Danny --
i'm not sure whether you're making an empirical claim or a knowledge claim when you say that human worth is contingent on the existence of God. For example, we can separate the knowledge of God from God's actual existence, and human worth could be contingent on either one of them. It's confusing because theists often trumpet the moral advantages of their particular system of ethics and criticise the values of the less religiously-minded, suggesting that knowledge of God is what conveys the truth about human worth. However, as has been addressed many times on this forum, the behaviour of theists (or any sub-group you care to mention) does not obviously stand out as being more 'moral' than that of non-theists. Human worth contingent upon the knowledge of God (any god) does not seem to hold water.
If I am understanding your categories correctly, I would be making an "empirical" claim.
So, probably what you're saying is that humans have worth because they were created by god and that this is completely independent of our understanding or lack thereof of that worth.
Right.
That, to me, is no kind of explanation. If you believe that something is good simply because God flipped an empirical switch and 'made it so', then i want to know what method god used to decide that.
He values us. As creator, God can value His creations. And He can create things that are "in His own image" and thus valued highly.
You critique subjective morality as being arbitrary while defending an unverifiable source of morality whose objectivity you have no proof of. Was god's decision arbitrary? How do you know?
Valuing His creations is not an arbitrary act. If they weren't to be valued, He wouldn't have created them, and if they weren't to be valued highly, He wouldn't have created them in His own image.
Copernicus --
Perhaps, but humans differ markedly on what they think is in the mind of God, so the implementation of your god-based morality is still just as subjective as anyone else's.
Many people willfully blind themselves to the facts.
But even when that's not the case, humans are finite and do not know all the facts. Where the facts are uncertain, different people make different inferential guesses based on what facts we do know. For most situations, this is not a problem, but some situations (e.g. the unborn) run up against the limits of human knowledge.

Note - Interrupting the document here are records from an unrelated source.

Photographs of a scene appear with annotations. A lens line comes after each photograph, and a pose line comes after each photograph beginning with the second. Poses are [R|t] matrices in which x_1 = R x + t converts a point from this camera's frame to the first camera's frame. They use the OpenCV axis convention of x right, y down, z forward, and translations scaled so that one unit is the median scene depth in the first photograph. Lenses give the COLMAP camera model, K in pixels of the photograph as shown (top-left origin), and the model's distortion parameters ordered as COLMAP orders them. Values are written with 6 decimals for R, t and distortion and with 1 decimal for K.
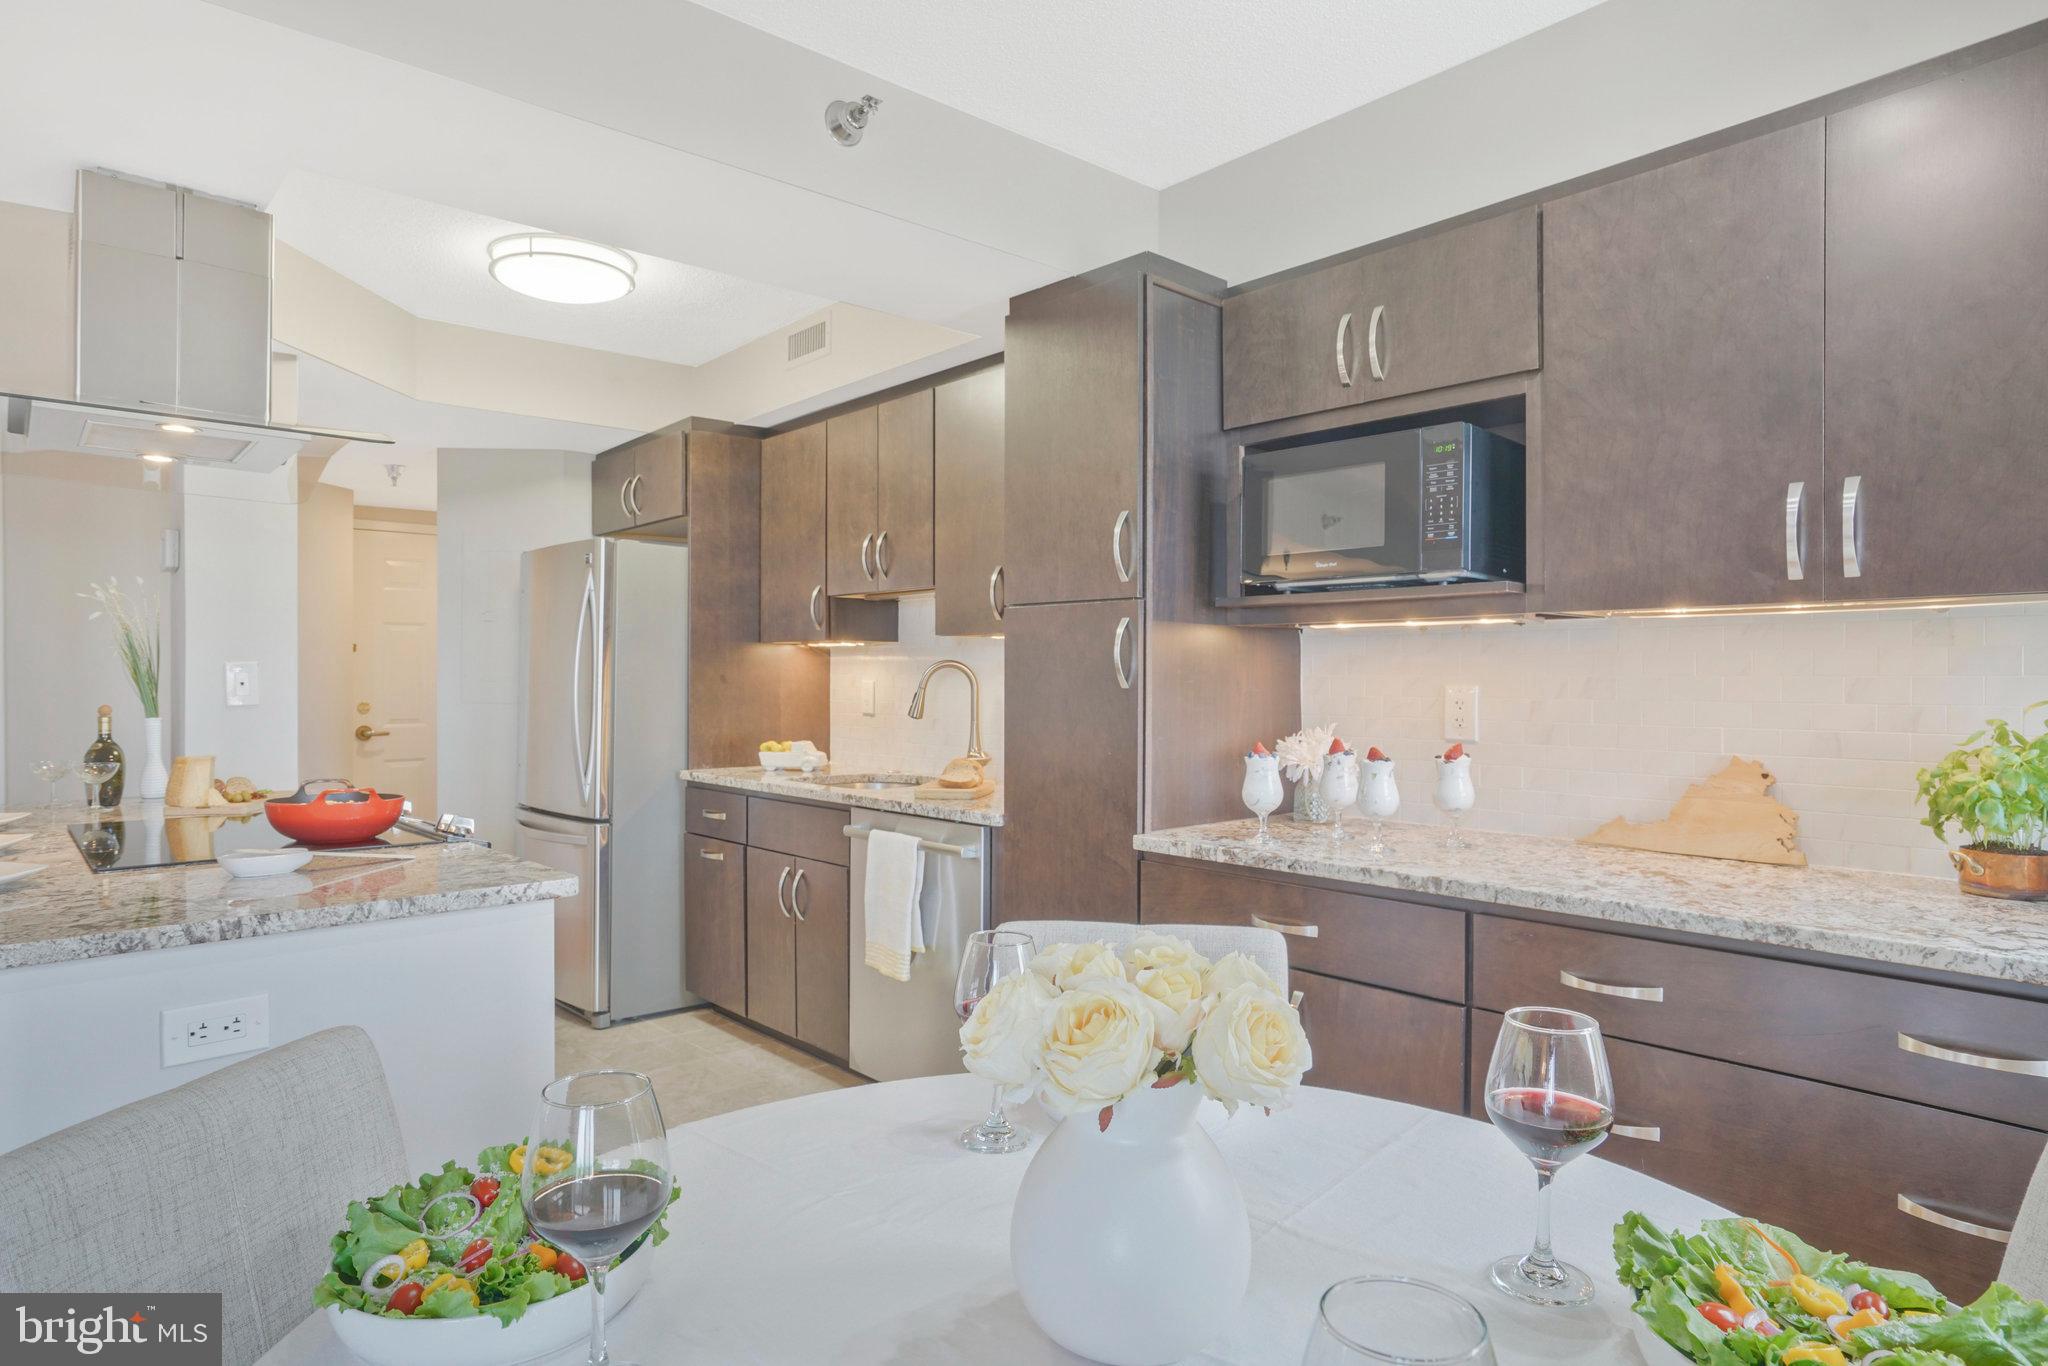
lens RADIAL K [[1171.1, 0, 1038.0], [0, 1171.1, 690.0], [0, 0, 1]] dist [-0.024595, -0.002016]
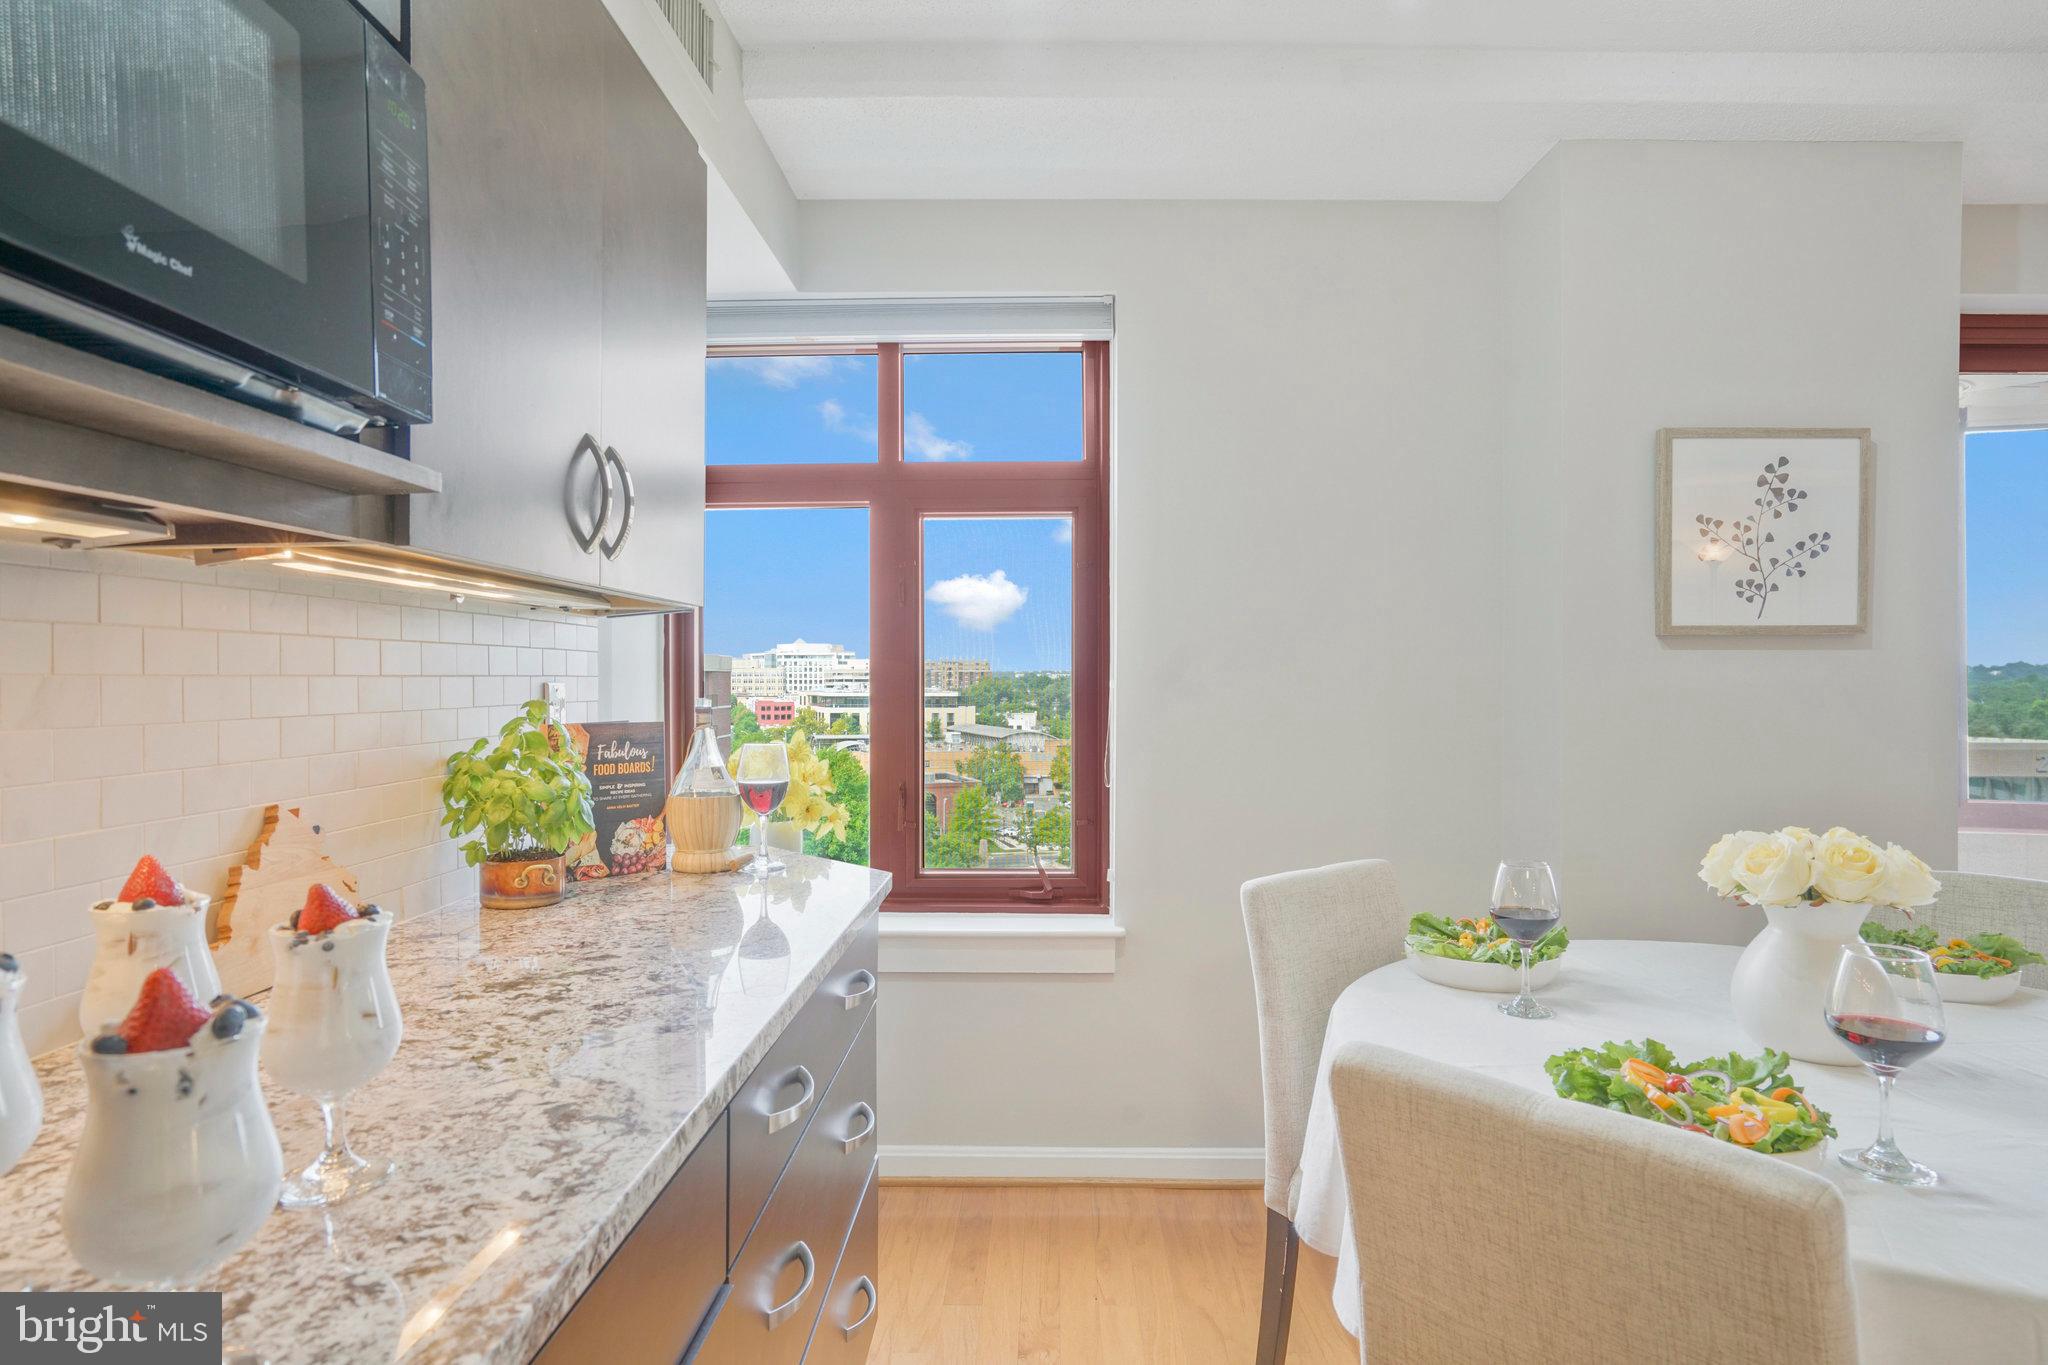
lens RADIAL K [[1108.5, 0, 1063.8], [0, 1108.5, 743.4], [0, 0, 1]] dist [-0.017243, 0.007710]
pose [[-0.750675, -0.043092, 0.659265, -0.064623], [0.002662, 0.997665, 0.068242, -0.011544], [-0.660667, 0.052982, -0.748807, 0.900476]]
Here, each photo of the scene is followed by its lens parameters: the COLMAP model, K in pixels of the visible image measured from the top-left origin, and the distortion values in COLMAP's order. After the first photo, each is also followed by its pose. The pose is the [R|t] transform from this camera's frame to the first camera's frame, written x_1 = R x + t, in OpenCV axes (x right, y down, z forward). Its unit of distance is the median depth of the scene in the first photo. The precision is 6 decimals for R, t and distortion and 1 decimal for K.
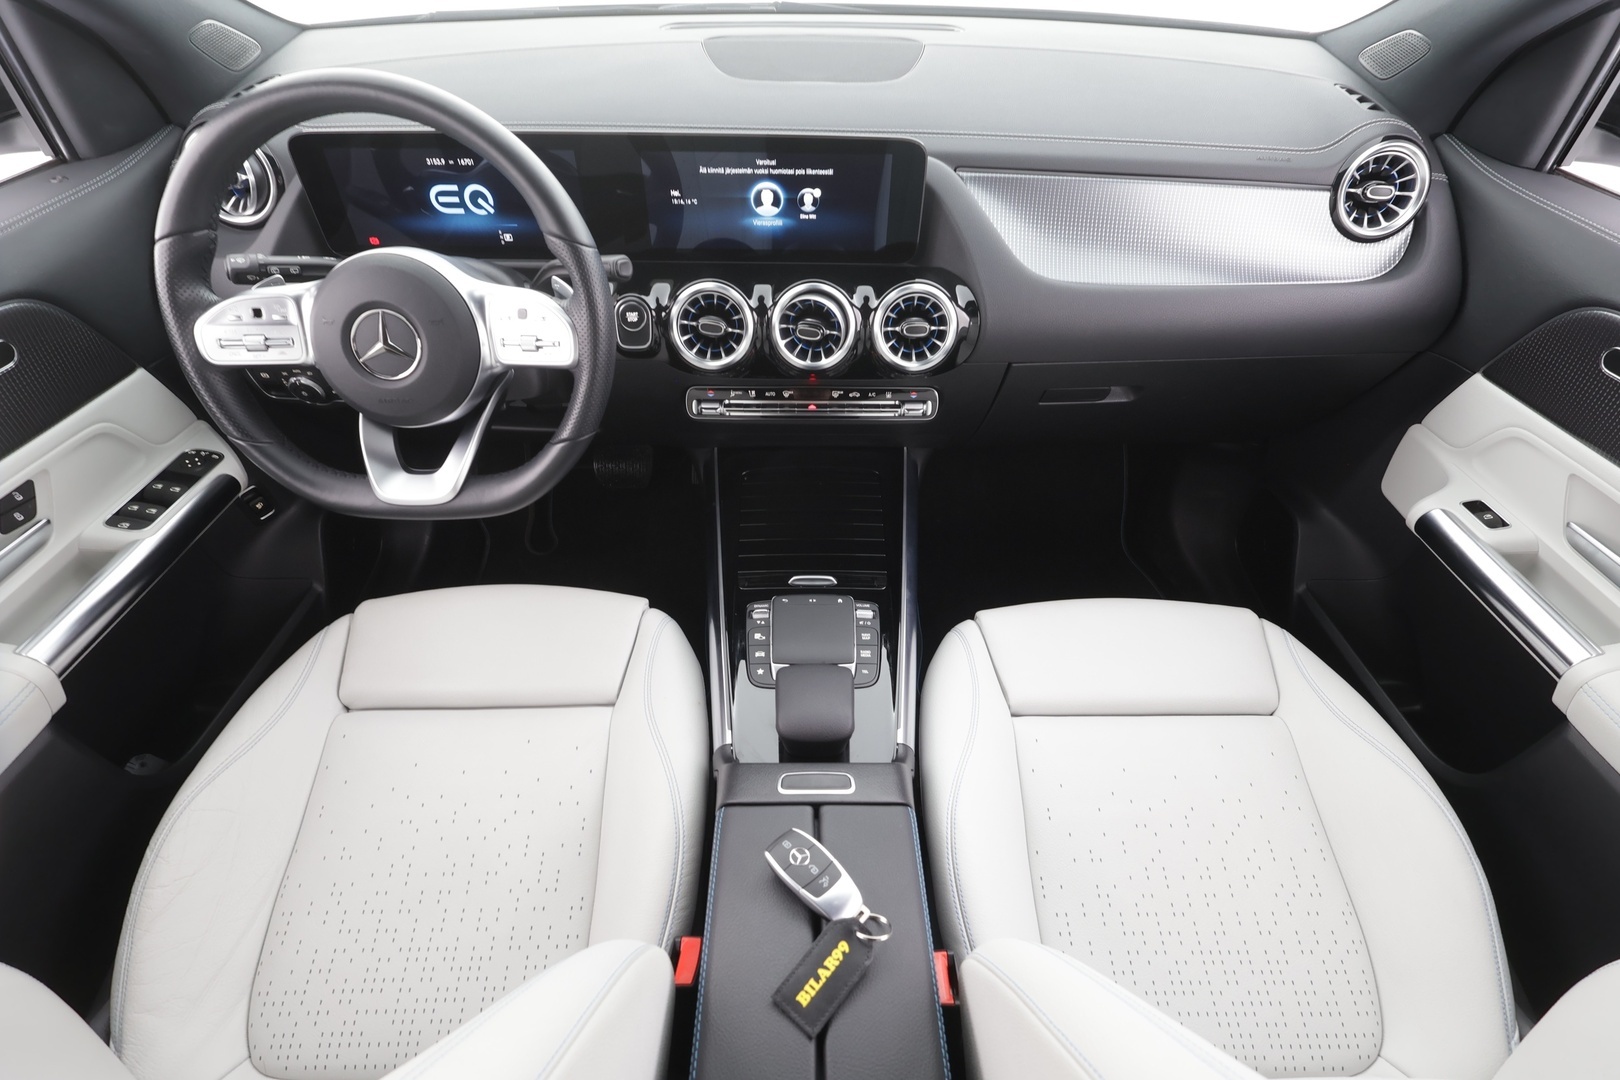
lens RADIAL K [[754.4, 0, 810.2], [0, 754.4, 546.4], [0, 0, 1]] dist [-0.002226, 0.002651]
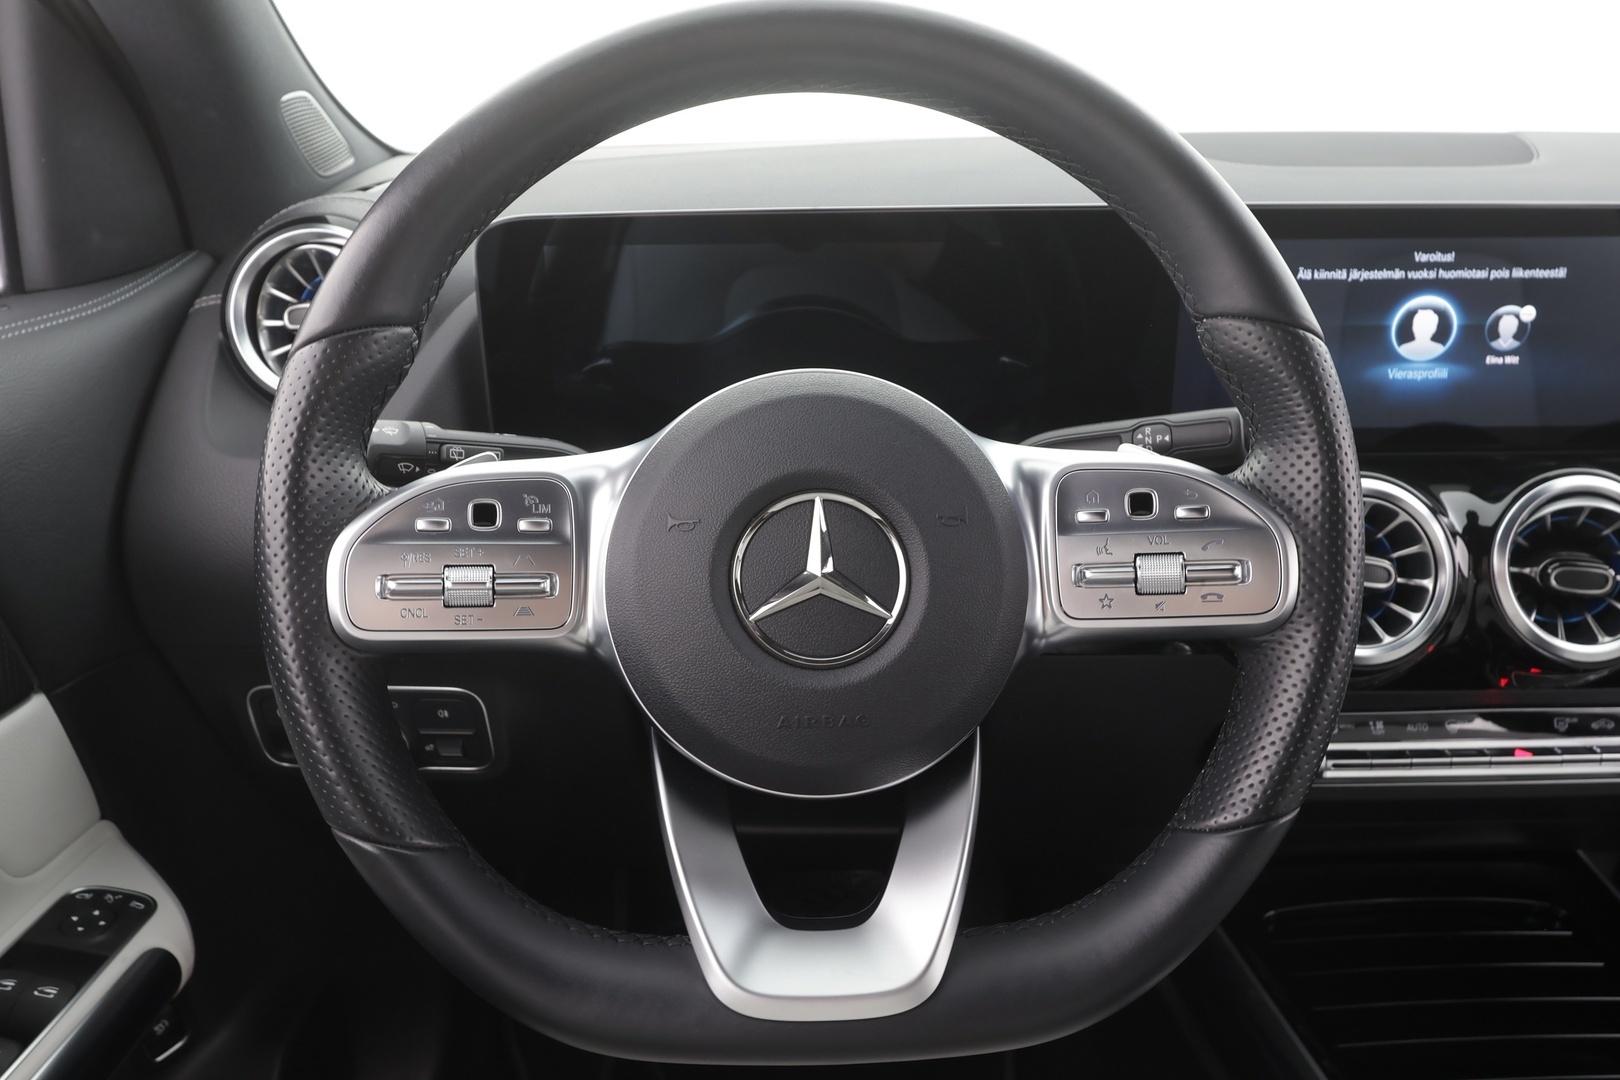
lens RADIAL K [[1168.5, 0, 804.3], [0, 1168.5, 546.4], [0, 0, 1]] dist [-0.002289, 0.003375]
pose [[0.999597, -0.020830, 0.019284, -0.478069], [0.026849, 0.914302, -0.404143, -0.033081], [-0.009213, 0.404498, 0.914493, 0.364120]]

Obviously, I do think that we can adequately establish worth without God.
You have not shown me any method of establishing worth independent of God that is not wholly arbitrary.
What I truly doubt is that it buys us anything at all to try to establish it with God. Claims of divine backing strike me as nothing more than people using God as a personal megaphone for their own opinions. Clearly, God isn't going to suddenly show up and set the record straight. For whatever reason, he keeps a very low profile in our reality. If he were to be more intrusive, then your claim of divine origin for your morality would make more sense to me. In the end, there can be no rational basis for such a morality, because it ultimately depends on who has the worldly power to win the upper hand against competing claims of divine origin.
God doesn't have to show up. That He values us is enough from which to derive the objective moral framework. Even without religious writings.
Dotard --
You CAN establish worth without God. Yes, it is arbitrary.
Then it's meaningless.
That's the nature of morality.
No, it's really the evisceration of morality. As EB would say, you turn morality into a choice of preference for ice cream flavors.
I placed more worth on the threatened life-quality of the mother than EB did. He places more worth on the fetus, and I'm just guessing here, that he has never faced a Doctor whom said to him "Yes we can save them both, but your wife will most likely be paralysed from the waist down and lose kidney function requiring dialysis 3x's a week. If we abort the pregnancy your wife will be fine and healthy.", so he most likely made this determination of worth arbitrarily.
You are ascribing a great deal of knowledge where I suspect such is lacking. If the fetus poses so much of a threat to the mother's health, how can we know that her life is not in danger? If we can't, then the mother has the right to defend herself. Plus, if the mother dies, then there is the very real possibility that they both die.
Which leads me to wonder;
If one is with his wife and mother-to-be at the doctors and Doc announces; "Healthy baby. Will do fine, but mother's gonna die." do you think God is ok with you making that decision of who's gonna live and who's gonna die? Do you think God wants you to?
If your life is in danger and you have the ability to save it only by taking someone else's life, then you are forced to decide who lives and who dies.
That also would answer Dotard's question about how we determine what the exceptions are to any given general moral principle.
If it did, I missed it.
Did you click the link and read my post on the objective framework with the three guiding principles of worth, equality, and proportionality?
When it comes to the exceptions and the bibles says nada about it, any stance on the morality of the exception is subjective. AND it is my contention it should be.
I am not even talking about the Bible at this point, except to the extent it establishes humans as having worth to God. The three principles in the objective framework are used to determine what the exceptions are. Killing another person without justification is a violation of the principles of worth and equality. Killing in self defense does not violate those principles.
Killing in self defence? Subjective. There are those who would argue even that is immoral because the decision of whether you live or die is not in the hands of you or the one who may hurt you.
And they would be wrong.
Yes, the identity of the fetus as a person has worth and determining that worth needs not an objective framework. Determining that worth is a morally subjective matter for those that carry fetuses. Not you, not I.
Here I must disagree. God either ascribes worth to the fetus as a human being (person) or He does not. Whether we can ever definitively determine that is another question.